«La France [pourrait] suspendre sa participation aux accords de Schengen», a affirmé le candidat sortant le 9 mars à Villepinte, si le contrôle des flux migratoires aux frontières de l' Union européenne n'était pas renforcé. Cette proposition formulée en urgence pour mobiliser les électeurs de la droite extrême et de l'extrême droite sonne comme le symbole du quinquennat: elle résume l'incohérence d'un Président dont les gesticulations remplacent la vision.
Incohérence : l'affirmation du candidat sortant intervient quatre mois après l'adoption...du mécanisme de réintroduction des contrôles aux frontières intérieures dans des circonstances exceptionnelles coordonnée par la Commission européenne. Les négociations à Bruxelles progressent, mais avec sens des responsabilités. Le catastrophisme à visée électorale du candidat UMP en France à propos de l’espace Schengen est loin d’être partagé par tous les Etats membres: au Parlement européen, c'est l'ancien Premier ministre libéral belge qui évoque «Nicolas Le Pen»; en Allemagne, c'est le porte-parole du Gouvernement de Mme Merkel qui rappelle que «la libre circulation des personnes compte parmi les réalisations les plus concrètes et les plus importantes de l'intégration européenne et constituent une liberté fondamentale»; au Luxembourg, le Ministre des Affaires étrangères constate que «remettre en question Schengen pour plaire aux électeurs du FN, c’est anti-européen et populiste»

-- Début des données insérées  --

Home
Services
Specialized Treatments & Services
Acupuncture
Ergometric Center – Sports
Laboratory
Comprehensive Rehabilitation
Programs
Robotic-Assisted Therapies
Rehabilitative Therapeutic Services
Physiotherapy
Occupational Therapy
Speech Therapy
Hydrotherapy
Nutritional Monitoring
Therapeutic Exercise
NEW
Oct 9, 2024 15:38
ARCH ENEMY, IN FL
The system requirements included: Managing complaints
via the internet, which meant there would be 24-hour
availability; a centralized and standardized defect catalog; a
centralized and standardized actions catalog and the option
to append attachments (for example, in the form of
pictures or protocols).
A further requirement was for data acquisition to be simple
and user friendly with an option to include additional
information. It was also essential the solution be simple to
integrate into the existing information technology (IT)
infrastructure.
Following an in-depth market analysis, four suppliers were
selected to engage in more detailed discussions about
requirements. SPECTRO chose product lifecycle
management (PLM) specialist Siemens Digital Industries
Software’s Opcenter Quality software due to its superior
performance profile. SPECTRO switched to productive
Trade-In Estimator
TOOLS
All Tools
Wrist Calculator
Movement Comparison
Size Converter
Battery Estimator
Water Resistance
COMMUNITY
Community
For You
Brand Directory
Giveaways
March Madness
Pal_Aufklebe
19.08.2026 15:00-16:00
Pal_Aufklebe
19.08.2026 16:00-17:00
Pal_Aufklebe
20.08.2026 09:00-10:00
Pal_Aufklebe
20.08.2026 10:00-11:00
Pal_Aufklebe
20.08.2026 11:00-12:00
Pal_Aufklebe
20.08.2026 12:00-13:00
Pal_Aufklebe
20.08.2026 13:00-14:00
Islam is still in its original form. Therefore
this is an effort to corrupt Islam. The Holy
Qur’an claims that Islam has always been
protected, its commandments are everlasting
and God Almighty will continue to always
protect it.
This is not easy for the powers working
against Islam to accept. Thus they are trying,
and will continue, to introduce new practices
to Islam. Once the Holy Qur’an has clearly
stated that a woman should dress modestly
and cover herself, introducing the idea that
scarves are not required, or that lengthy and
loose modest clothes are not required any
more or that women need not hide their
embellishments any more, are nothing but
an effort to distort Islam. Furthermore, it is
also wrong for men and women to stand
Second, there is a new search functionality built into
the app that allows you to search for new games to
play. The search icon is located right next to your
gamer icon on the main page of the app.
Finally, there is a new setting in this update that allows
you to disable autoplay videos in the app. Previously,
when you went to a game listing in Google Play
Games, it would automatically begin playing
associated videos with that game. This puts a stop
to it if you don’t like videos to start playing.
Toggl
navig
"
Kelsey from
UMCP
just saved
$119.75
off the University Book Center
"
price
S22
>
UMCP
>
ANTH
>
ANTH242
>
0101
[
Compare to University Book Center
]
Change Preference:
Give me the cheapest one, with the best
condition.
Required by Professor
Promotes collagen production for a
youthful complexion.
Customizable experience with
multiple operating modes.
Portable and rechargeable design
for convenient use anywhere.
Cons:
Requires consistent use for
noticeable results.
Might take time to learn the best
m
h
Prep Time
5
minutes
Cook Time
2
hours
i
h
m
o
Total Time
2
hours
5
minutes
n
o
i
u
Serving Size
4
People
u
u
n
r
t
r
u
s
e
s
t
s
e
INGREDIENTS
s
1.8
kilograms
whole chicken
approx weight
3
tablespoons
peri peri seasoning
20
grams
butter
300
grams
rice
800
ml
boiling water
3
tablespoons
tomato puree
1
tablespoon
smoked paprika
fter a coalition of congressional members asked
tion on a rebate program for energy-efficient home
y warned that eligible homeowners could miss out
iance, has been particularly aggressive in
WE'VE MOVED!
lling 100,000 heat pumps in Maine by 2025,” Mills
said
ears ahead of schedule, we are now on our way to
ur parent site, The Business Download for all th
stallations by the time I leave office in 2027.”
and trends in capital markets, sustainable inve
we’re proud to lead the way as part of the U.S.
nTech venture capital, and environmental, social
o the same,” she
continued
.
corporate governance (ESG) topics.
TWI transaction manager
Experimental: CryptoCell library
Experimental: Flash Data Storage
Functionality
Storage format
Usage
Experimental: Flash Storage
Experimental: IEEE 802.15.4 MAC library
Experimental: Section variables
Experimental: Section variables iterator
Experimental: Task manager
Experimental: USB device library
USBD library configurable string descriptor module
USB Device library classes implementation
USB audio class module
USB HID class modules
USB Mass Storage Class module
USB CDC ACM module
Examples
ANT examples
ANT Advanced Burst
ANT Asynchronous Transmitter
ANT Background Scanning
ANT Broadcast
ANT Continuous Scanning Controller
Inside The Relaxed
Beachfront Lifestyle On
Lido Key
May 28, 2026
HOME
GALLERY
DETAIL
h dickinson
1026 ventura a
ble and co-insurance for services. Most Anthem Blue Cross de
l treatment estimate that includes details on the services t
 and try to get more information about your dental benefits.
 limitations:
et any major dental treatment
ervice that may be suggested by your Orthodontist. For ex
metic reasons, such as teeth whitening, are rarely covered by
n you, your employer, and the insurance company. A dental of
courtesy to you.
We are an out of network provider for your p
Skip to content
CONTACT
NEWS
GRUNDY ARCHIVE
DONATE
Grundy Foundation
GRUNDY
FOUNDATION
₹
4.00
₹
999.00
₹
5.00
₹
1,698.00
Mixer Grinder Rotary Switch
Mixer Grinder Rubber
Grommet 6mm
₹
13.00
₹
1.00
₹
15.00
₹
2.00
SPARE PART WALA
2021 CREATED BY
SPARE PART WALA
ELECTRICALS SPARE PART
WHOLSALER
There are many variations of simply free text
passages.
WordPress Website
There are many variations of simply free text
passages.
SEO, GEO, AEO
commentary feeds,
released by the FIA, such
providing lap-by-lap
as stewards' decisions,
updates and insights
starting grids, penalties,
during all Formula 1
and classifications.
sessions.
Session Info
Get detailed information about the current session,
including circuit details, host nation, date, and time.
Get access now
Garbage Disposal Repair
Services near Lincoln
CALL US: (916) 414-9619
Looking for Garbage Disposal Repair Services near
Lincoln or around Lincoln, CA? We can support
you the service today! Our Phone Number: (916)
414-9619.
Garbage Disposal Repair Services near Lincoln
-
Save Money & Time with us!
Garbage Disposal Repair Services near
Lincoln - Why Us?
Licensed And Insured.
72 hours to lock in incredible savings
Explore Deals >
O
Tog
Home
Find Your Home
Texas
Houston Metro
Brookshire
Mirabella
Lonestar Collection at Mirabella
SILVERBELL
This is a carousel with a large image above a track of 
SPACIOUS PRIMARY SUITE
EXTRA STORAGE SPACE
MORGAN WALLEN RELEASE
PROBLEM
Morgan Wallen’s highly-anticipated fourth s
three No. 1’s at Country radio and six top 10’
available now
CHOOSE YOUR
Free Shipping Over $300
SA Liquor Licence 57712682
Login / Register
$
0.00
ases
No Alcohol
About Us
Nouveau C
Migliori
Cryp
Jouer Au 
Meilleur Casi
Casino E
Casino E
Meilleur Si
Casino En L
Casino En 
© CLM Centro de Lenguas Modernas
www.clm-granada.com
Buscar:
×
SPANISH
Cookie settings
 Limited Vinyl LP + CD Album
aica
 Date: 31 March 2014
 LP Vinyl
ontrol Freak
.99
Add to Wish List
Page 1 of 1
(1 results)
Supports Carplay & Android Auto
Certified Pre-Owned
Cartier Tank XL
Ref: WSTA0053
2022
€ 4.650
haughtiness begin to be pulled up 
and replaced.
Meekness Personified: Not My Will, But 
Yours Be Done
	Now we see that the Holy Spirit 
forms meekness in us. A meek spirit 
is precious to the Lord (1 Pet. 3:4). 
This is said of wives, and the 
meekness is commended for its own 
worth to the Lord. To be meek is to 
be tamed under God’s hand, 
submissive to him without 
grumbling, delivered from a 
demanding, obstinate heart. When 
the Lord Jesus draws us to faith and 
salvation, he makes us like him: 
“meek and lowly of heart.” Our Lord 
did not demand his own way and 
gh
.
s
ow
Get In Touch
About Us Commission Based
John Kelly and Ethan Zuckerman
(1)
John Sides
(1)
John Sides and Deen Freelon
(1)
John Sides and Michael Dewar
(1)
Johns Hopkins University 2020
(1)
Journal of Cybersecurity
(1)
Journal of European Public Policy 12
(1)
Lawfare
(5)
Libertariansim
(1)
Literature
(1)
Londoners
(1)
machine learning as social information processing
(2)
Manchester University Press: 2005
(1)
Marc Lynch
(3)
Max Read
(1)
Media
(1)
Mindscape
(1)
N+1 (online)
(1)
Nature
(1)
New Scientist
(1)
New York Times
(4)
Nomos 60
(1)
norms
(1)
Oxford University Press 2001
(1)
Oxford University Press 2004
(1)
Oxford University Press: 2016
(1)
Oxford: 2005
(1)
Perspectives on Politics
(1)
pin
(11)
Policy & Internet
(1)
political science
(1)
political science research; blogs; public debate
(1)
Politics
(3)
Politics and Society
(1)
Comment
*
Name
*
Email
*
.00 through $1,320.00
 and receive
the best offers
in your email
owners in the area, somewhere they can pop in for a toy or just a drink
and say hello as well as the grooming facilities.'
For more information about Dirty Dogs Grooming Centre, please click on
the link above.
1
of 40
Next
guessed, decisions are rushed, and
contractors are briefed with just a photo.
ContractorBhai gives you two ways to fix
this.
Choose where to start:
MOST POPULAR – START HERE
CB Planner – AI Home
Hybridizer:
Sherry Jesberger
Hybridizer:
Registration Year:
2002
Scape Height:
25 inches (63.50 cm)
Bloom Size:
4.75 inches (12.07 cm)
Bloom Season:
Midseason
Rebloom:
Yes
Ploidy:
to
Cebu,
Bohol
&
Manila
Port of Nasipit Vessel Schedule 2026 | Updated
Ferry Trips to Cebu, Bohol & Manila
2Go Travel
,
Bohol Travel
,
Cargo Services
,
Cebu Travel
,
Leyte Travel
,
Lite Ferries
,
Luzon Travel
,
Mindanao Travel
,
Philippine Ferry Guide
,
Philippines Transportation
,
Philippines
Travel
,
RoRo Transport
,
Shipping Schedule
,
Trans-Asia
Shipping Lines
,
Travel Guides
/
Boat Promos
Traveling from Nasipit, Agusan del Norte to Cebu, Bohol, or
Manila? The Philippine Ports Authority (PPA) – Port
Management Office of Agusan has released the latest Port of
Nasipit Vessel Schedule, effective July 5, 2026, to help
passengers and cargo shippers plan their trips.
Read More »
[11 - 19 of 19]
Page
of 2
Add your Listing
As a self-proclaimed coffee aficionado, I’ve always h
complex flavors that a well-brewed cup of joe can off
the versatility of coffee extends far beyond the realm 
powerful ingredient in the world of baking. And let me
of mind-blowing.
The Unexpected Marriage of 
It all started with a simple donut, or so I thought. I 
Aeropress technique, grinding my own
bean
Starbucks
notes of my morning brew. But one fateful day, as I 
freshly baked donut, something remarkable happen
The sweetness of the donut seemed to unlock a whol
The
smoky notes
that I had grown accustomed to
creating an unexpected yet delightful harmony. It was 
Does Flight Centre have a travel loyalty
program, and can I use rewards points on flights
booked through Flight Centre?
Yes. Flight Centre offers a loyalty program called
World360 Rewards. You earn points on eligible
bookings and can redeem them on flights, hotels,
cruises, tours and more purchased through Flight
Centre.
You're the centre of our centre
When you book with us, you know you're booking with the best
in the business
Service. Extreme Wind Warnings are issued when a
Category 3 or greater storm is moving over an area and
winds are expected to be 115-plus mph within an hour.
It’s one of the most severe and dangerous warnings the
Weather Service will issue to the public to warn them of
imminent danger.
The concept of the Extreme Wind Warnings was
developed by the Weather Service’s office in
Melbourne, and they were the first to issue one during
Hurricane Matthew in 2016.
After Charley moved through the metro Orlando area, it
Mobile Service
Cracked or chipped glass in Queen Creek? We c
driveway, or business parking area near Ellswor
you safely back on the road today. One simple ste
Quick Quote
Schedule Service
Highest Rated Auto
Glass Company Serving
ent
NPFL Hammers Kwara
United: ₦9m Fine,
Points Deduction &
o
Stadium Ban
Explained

Incohérence encore: le 8 mars, quelques jours avant l'annonce de son candidat, le Ministre français de l’Intérieur n'a pas jugé bon de participer au premier débat politique sur la gouvernance de...Schengen.A Villepinte, Sarkozy fait des promesses sans lendemain, à Bruxelles, Guéant laisse la chaise de la France désespérément vide.Double discours aussi lorsqu'à l'occasion du Sommet des 27 du 9 juin 2011,la France a défendu l'entrée de la Bulgarie et de la Roumanie dans l'espace Schengen «d'ici la fin 2012» selon le souhait du même M. Guéant. Double discours décidément quand le 15 octobre 2008, la Présidence française de l'Union européenne a proposé au Conseil européen l'adoption d'un «Pacte européen pour l'immigration et l'asile» rappelant que «l'un des fruits les plus remarquables de l'Union européenne est la constitution d'un vaste espace de libre circulation couvrant aujourd’hui la majeur partie du territoire.» Comme d'habitude avec le candidat sortant, ses gesticulations n'aboutiront à rien, sauf à abaisser la parole et le poids de la France en Europe.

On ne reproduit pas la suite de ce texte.